Cleaves thought the MVP honor should be shared.

“These guys they isolate me, they’re giving me the ball in the right spots, so this is kind of a team MVP,” Cleaves said. “It’s not just me. Thank those guys definitely.”

In the final game Sunday, former University of Portland standout Nikcq Ravio and former GU standouts Josh Heytvelt and David Pendergraft combined to mow over Luster Construction, which consisted of CCS coach Jeremy Groth, former CCS coach Clint Hull, Cheney High grad Griffon Jones and Vanguard University coach Rhett Soliday.

The 6-foot-5 Jones drew the unenviable assignment of defending the 6-11 Heytvelt. Try as he might, Jones usually couldn’t stop the Clarkston grad when he posted up inside where he scored most of his seven points.

Heytvelt’s presence inside opened up the outside for Ravio, who scored a team-high nine points and was named MVP.

“It truly was a team effort,” said Ravio, who played in Greece last year and hopes to return to Europe next year. “Josh is the most dominant player in this thing. Half the time we try to get him the ball and we can’t because he’s got two guys on him. There’s two guys guarding him and I’m open so it gives me a lot more opportunities.”

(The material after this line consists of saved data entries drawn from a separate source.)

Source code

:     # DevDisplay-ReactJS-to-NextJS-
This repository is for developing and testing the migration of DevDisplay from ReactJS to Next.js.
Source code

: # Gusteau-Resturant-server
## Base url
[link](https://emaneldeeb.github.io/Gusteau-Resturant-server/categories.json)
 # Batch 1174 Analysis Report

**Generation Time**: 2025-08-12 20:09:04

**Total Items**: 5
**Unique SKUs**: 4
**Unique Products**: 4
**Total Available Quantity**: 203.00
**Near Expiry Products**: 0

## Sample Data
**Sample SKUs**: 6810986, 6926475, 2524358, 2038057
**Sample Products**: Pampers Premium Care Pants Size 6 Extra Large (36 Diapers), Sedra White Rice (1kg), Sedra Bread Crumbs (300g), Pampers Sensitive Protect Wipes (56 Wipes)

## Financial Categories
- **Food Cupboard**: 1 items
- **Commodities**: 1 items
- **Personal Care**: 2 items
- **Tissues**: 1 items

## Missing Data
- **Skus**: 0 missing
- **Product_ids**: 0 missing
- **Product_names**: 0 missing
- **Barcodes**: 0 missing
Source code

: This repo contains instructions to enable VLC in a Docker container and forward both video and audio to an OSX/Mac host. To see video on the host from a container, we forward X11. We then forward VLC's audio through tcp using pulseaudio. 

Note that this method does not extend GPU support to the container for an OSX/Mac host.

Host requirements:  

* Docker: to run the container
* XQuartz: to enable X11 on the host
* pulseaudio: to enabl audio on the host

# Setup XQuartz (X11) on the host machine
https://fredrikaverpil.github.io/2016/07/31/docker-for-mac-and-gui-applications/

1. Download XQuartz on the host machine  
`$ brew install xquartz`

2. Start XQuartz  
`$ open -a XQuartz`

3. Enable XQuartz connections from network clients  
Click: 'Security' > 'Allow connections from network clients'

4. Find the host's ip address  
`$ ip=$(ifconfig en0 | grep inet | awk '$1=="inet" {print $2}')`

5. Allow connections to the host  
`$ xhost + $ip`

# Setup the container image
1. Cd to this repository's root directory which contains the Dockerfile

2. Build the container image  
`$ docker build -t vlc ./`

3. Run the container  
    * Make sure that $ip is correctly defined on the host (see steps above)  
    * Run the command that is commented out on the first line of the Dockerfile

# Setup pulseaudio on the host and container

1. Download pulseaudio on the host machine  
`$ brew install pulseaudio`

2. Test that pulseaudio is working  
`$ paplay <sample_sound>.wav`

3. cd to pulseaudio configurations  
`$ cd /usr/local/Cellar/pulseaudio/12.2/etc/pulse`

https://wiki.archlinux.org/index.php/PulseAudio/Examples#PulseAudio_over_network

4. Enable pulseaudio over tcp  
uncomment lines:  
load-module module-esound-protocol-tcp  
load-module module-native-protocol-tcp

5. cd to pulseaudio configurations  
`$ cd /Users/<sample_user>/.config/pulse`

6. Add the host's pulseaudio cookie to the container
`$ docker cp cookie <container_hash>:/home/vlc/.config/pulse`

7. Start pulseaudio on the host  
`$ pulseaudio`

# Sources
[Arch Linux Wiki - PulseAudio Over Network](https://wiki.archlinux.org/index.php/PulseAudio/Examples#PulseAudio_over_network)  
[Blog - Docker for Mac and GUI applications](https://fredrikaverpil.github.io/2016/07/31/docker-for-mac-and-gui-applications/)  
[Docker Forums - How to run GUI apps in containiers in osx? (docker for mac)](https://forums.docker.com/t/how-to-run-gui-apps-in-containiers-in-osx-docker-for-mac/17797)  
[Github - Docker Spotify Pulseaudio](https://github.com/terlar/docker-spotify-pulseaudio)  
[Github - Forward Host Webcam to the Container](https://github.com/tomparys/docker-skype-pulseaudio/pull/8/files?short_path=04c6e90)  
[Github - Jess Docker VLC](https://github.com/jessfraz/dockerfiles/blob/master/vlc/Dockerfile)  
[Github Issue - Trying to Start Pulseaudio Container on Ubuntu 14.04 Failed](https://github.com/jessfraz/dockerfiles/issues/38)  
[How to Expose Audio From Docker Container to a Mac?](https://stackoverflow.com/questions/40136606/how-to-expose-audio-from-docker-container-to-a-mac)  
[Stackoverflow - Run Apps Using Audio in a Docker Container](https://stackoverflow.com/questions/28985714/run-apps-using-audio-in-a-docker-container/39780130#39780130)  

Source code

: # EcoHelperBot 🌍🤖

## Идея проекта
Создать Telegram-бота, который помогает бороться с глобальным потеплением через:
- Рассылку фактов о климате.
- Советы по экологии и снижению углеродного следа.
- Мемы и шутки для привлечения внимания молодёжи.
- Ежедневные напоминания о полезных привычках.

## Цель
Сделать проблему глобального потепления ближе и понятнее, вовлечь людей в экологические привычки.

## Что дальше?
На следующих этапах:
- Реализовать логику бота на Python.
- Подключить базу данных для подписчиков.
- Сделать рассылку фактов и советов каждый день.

And Pendergraft played a similar role Sunday as he did much of his career at GU – he rebounded and got the garbage points.

“We took advantage of our opportunities,” Heytvelt said. “I got the ball in the paint some and Nik did a really good job of penetrating and shooting and Pendo just plays very hard. You might not ever see a stat in the statline for Pendo but he’s the hardest worker on the court.”

Heytvelt, who played in Turkey last year, is getting married in less than a month. He owns a home in Airway Heights. He’s waiting for a contract offer to either return overseas or play in the U.S.